Peepal < fig tree of India noted for great size and longevity; lacks the prop roots of the banyan; regarded as sacred by Buddhists >

I knew that the word peepal originated in Hindi and that it referred to the species of sacred fig native to the Indian subcontinent. It was only when I went to Bodhgaya in Bihar, however, that I discovered how little I knew about this medicinal tree. The peepal tree, called the Tree of Creation, is the oldest recorded species, according to a seal discovered in the Mohenjo-daro.  I knew another most celebrated detail, of course: The peepal tree—called “ficus religiosa” and known commonly as the Bodhi—was the storied canopy under which Gautama Buddha attained enlightenment.

I imagined it had soaked in the thoughts of Sita, and Krishna and all those wise men who had pondered the course of their lives under it. Inside the grey stone of the temple, I felt its vibrations as we neared the gold-painted pillars enclosing the tree. Scores of devotees chanted around it. Some were deep in meditation. Some put their faces to the pillars, loathe, it seemed, to pry themselves away.  Many worshippers, including several 8 and 9-year-old monks, counted rosaries and chanted as they circumambulated in grim introspection. Men and women fell to the ground chanting, and then, as they measured three paces with their feet, they fell down to prostrate yet again, measuring the perimeter of the temple. In this timeless place, I was as inconsequential as an aging mosquito contemplating the tenuous, tapered end of the peepal’s heart-shaped leaf as it taxied over it.

During my long stay in India, and in December in particular, the idea of the tree—as a symbol of life and immanence, as a provider of shade and succor, as an object of beauty, as a giver of life, as that something we hold meaningful to our lives—would haunt me many times over as the new year approached.

One evening in the first week of December, I was standing in line at Prithvi Theater in Mumbai’s Juhu suburb when I struck up a conversation with a stranger waiting behind me. By the time we finished exchanging details about our lives, she had offered to lead me on a tree walk to show me the thoughtful curation of the city’s Hiranandani gardens.

At 5 pm, Renee Vyas, a tree expert who had led enthusiasts on over a hundred walks in Mumbai, was awaiting me, a bag drawn across her chest from which she would fish out her botanical encyclopedia several times to explain the details of every specimen. I learned about the difference between the kapok and the silk cotton that were so similar and yet so unique. We walked past twenty-three species of palms in that small garden that had been thoughtfully curated with a row of native species and another row of non-native species. She pointed to the “Cycad Revoluta,” one of the most primitive living seed plants known as the sago palm and growing a nano inch a year in my backyard in Saratoga. The time Renee gave me that evening seemed prescient when, on December 12th, a cyclone ravaged all the foliage and every manmade cable or object lying in its trajectory in my city of Chennai.
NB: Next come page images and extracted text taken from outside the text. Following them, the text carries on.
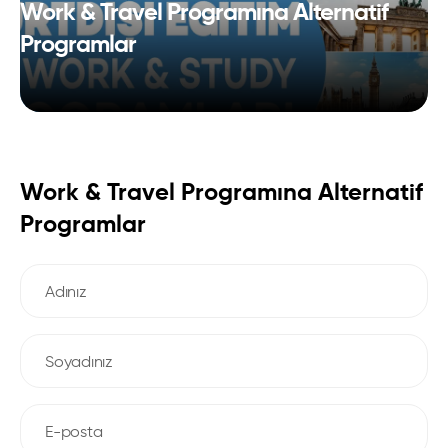
Work & Travel Programına Alternatif
Programlar
Work & Travel Programına Alternatif
Programlar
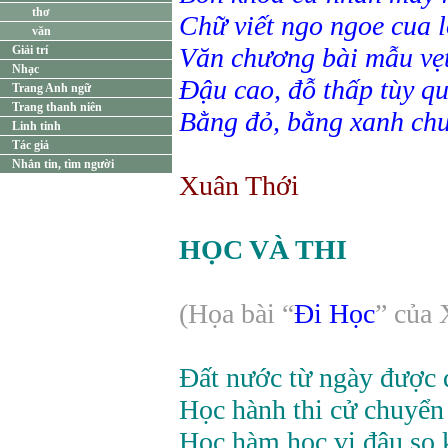
thơ
Chữ viết ngo ngoe cua lô
văn
Văn chương bài mẫu vẹ
Giải trí
Nhạc
Đậu cao, đỗ thấp tùy qu
Trang Anh ngữ
Trang thanh niên
Bằng đỏ, bằng xanh chu
Linh tinh
Tác giả
Nhắn tin, tìm người
Xuân Thới
HỌC VÀ THI
(Họa bài “
Đi Học
” của 
Đất nước từ ngày được 
Học hành thi cử chuyể
Học hàm học vị đâu so 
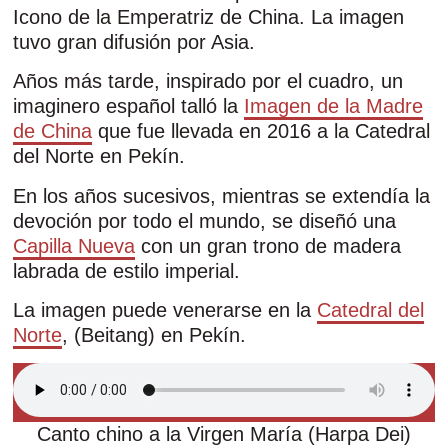
Icono de la Emperatriz de China. La imagen
tuvo gran difusión por Asia.
Años más tarde, inspirado por el cuadro, un
imaginero español talló la
Imagen de la Madre
de China
que fue llevada en 2016 a la Catedral
del Norte en Pekín.
En los años sucesivos, mientras se extendía la
devoción por todo el mundo, se diseñó una
Capilla Nueva
con un gran trono de madera
labrada de estilo imperial.
La imagen puede venerarse en la
Catedral del
Norte
, (Beitang) en Pekín.
Canto chino a la Virgen María (Harpa Dei)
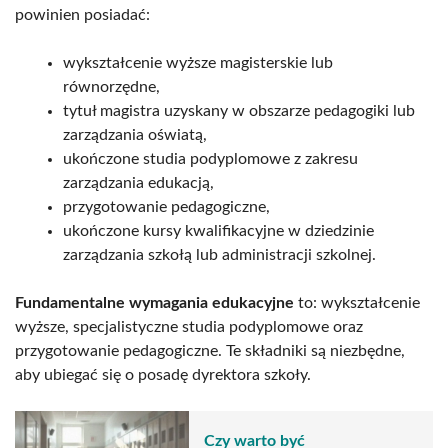
powinien posiadać:
wykształcenie wyższe magisterskie lub
równorzędne,
tytuł magistra uzyskany w obszarze pedagogiki lub
zarządzania oświatą,
ukończone studia podyplomowe z zakresu
zarządzania edukacją,
przygotowanie pedagogiczne,
ukończone kursy kwalifikacyjne w dziedzinie
zarządzania szkołą lub administracji szkolnej.
Fundamentalne wymagania edukacyjne
to: wykształcenie
wyższe, specjalistyczne studia podyplomowe oraz
przygotowanie pedagogiczne. Te składniki są niezbędne,
aby ubiegać się o posadę dyrektora szkoły.
Czy warto być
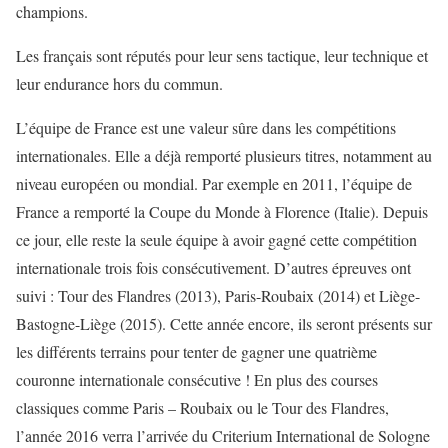
champions.
Les français sont réputés pour leur sens tactique, leur technique et
leur endurance hors du commun.
L’équipe de France est une valeur sûre dans les compétitions
internationales. Elle a déjà remporté plusieurs titres, notamment au
niveau européen ou mondial. Par exemple en 2011, l’équipe de
France a remporté la Coupe du Monde à Florence (Italie). Depuis
ce jour, elle reste la seule équipe à avoir gagné cette compétition
internationale trois fois consécutivement. D’autres épreuves ont
suivi : Tour des Flandres (2013), Paris-Roubaix (2014) et Liège-
Bastogne-Liège (2015). Cette année encore, ils seront présents sur
les différents terrains pour tenter de gagner une quatrième
couronne internationale consécutive ! En plus des courses
classiques comme Paris – Roubaix ou le Tour des Flandres,
l’année 2016 verra l’arrivée du Criterium International de Sologne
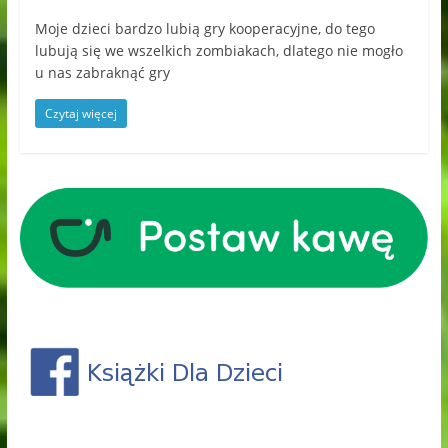
Moje dzieci bardzo lubią gry kooperacyjne, do tego
lubują się we wszelkich zombiakach, dlatego nie mogło
u nas zabraknąć gry
Czytaj więcej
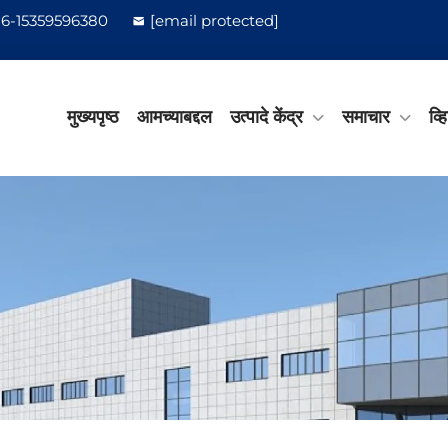
6-15359596380
[email protected]
मुख्यपृष्ठ
आमच्याबद्दल
उत्पादे केंद्र
समाचार
व्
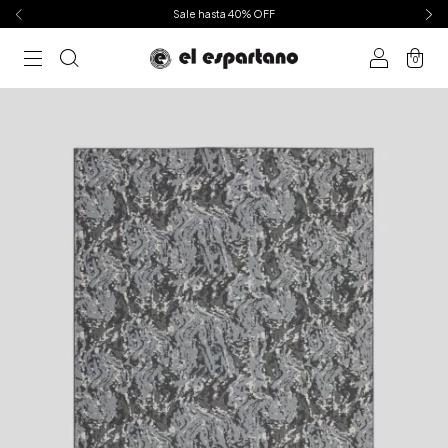
Sale hasta 40% OFF
0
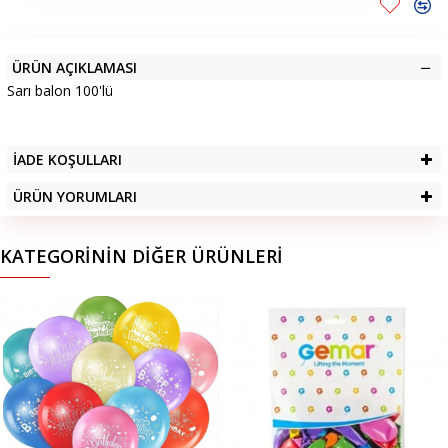
ÜRÜN AÇIKLAMASI
Sarı balon 100'lü
İADE KOŞULLARI
ÜRÜN YORUMLARI
KATEGORININ DIĞER ÜRÜNLERI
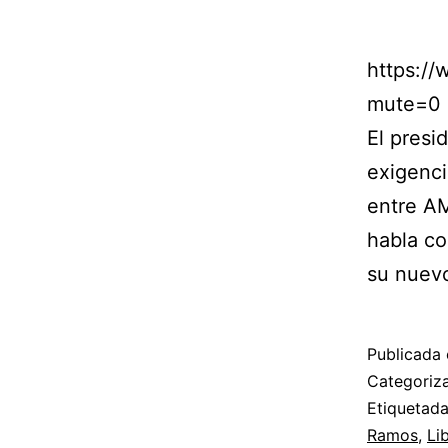
https:/
mute=0
El presi
exigenci
entre A
habla co
su nuevo 
Publicada 
Categori
Etiquetad
Ramos
,
Li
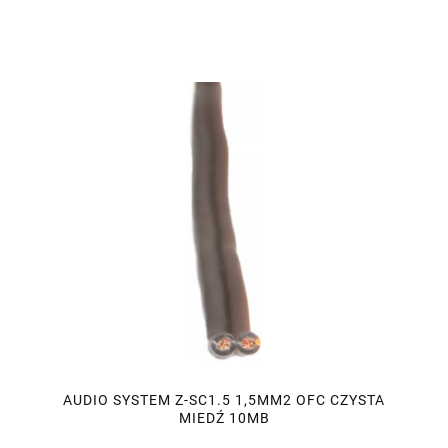
AUDIO SYSTEM Z-SC1.5 1,5MM2 OFC CZYSTA
MIEDŹ 10MB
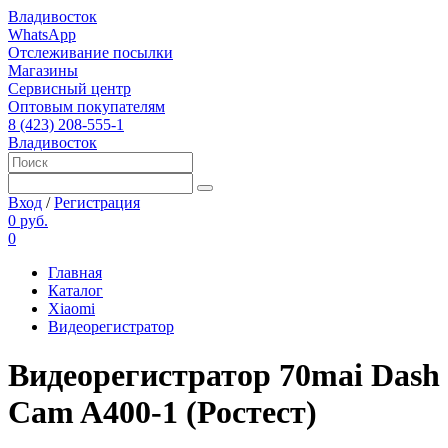
Владивосток
WhatsApp
Отслеживание посылки
Магазины
Сервисный центр
Оптовым покупателям
8 (423) 208-555-1
Владивосток
Вход
/
Регистрация
0 руб.
0
Главная
Каталог
Xiaomi
Видеорегистратор
Видеорегистратор 70mai Dash
Cam A400-1 (Ростест)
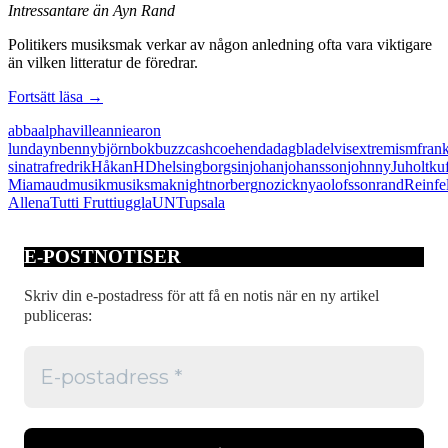
Intressantare än Ayn Rand
Politikers musiksmak verkar av någon anledning ofta vara viktigare
än vilken litteratur de föredrar.
Juholts
Fortsätt läsa
→
musiksmak
abba
alphaville
annie
aron
intressantare
lund
ayn
benny
björn
bok
buzz
cash
coehen
da
dagblad
elvis
extremism
fran
än
sinatra
fredrik
Håkan
HD
helsingborgs
in
johan
johansson
johnny
Juholt
ku
centerextremism
Mia
maud
musik
musiksmak
night
norberg
nozick
nya
olofsson
rand
Reinfe
Allena
Tutti Frutti
uggla
UNT
upsala
E-POSTNOTISER
Skriv din e-postadress för att få en notis när en ny artikel
publiceras:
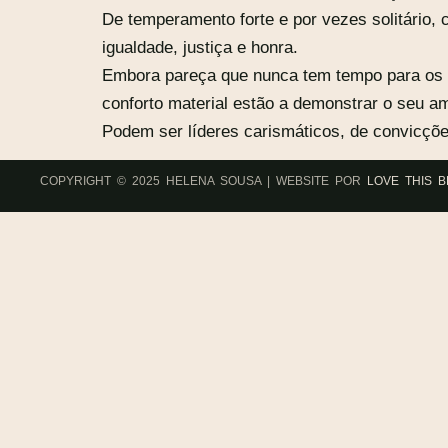
De temperamento forte e por vezes solitário,
igualdade, justiça e honra.
Embora pareça que nunca tem tempo para os a
conforto material estão a demonstrar o seu am
Podem ser líderes carismáticos, de convicçõe
COPYRIGHT © 2025 HELENA SOUSA | WEBSITE POR
LOVE THIS 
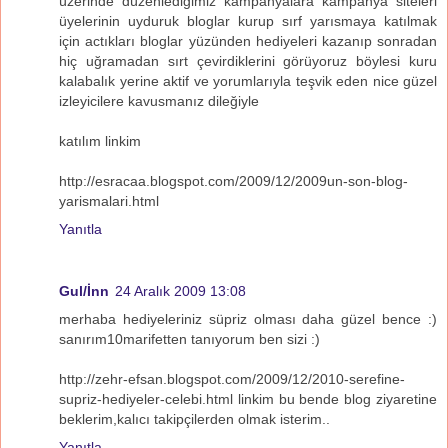
üzerinde düzenlediğimiz kampanyalara kampanya siteleri
üyelerinin uyduruk bloglar kurup sırf yarısmaya katılmak
için actıkları bloglar yüzünden hediyeleri kazanıp sonradan
hiç uğramadan sırt çevirdiklerini görüyoruz böylesi kuru
kalabalık yerine aktif ve yorumlarıyla teşvik eden nice güzel
izleyicilere kavusmanız dileğiyle
katılım linkim
http://esracaa.blogspot.com/2009/12/2009un-son-blog-
yarismalari.html
Yanıtla
Gul/İnn
24 Aralık 2009 13:08
merhaba hediyeleriniz süpriz olması daha güzel bence :)
sanırım10marifetten tanıyorum ben sizi :)
http://zehr-efsan.blogspot.com/2009/12/2010-serefine-
supriz-hediyeler-celebi.html linkim bu bende blog ziyaretine
beklerim,kalıcı takipçilerden olmak isterim..
Yanıtla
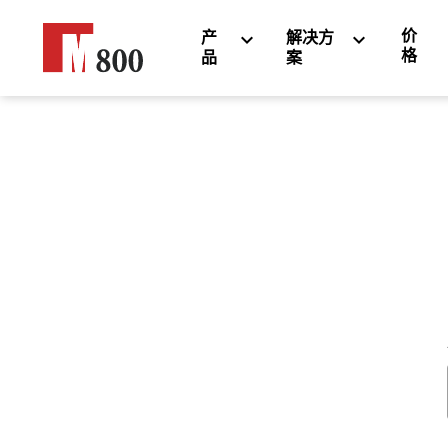
价
产
解决方
格
品
案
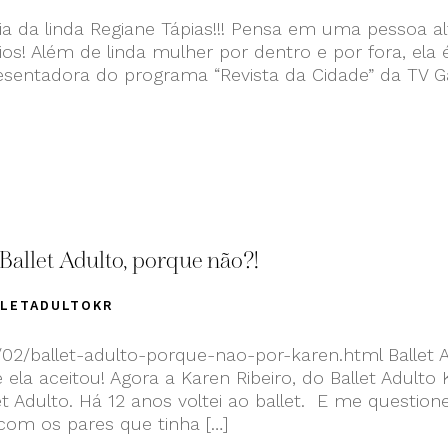
 da linda Regiane Tápias!!! Pensa em uma pessoa al
os! Além de linda mulher por dentro e por fora, ela
resentadora do programa “Revista da Cidade” da TV G
Ballet Adulto, porque não?!
LLETADULTOKR
02/ballet-adulto-porque-nao-por-karen.html Ballet A
ela aceitou! Agora a Karen Ribeiro, do Ballet Adulto 
t Adulto. Há 12 anos voltei ao ballet. E me question
com os pares que tinha […]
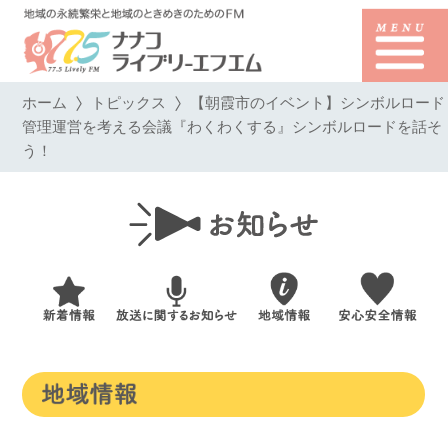
ホーム
トピックス
【朝霞市のイベント】シンボルロード
管理運営を考える会議『わくわくする』シンボルロードを話そ
う！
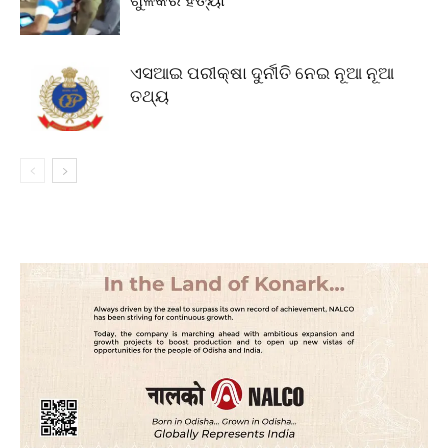
ଗୁଳିକରି ହତ୍ୟା
ଏସଆଇ ପରୀକ୍ଷା ଦୁର୍ନୀତି ନେଇ ନୂଆ ନୂଆ
ତଥ୍ୟ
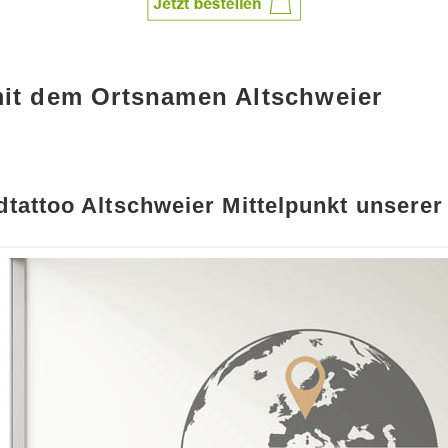
mit dem Ortsnamen Altschweier
tattoo Altschweier Mittelpunkt unserer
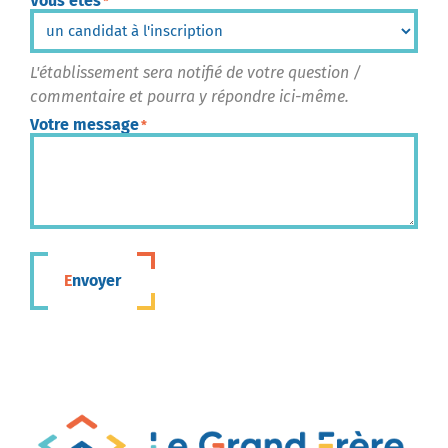
Vous êtes
*
L'établissement sera notifié de votre question /
commentaire et pourra y répondre ici-même.
Votre message
*
Envoyer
As the 90-mile wind thundered through the neighborhood it felled large chunks of giant trees. In the city that had ruthlessly chopped up trees to build sideways and upwards and forwards, the cyclone cordoned off neighborhoods, decimating power supply for days. Down our road, a falling branch of the kapok tree had split a brick wall.  Outside our home, a million red seeds of the manjadi tree glistened by their twisted pods. The tree stood, however, proving once again that the love of its owners could overpower the potency of nature.

In the next many days, Chennai reeked of rotting leaves and algae. A week after, as foliage baked in the sun, the city faced the peril of fire hazard as it hurried to clear the debris from the disaster. At Jeeva Park, my late father’s stomping grounds, the destruction from the cyclone was total.

Now, the canopy over Jeeva Park—of neem braiding into peepal, gulmohar, mango, kapok and ashoka—had vanished. The sun seared our heads as we walked. Even though the park’s railings had been torqued and the pathways rent open as trees stood uprooted, one thing had been untouched. The idol of Ganesha still sat under a new, much diminished arbor of the central peepal tree.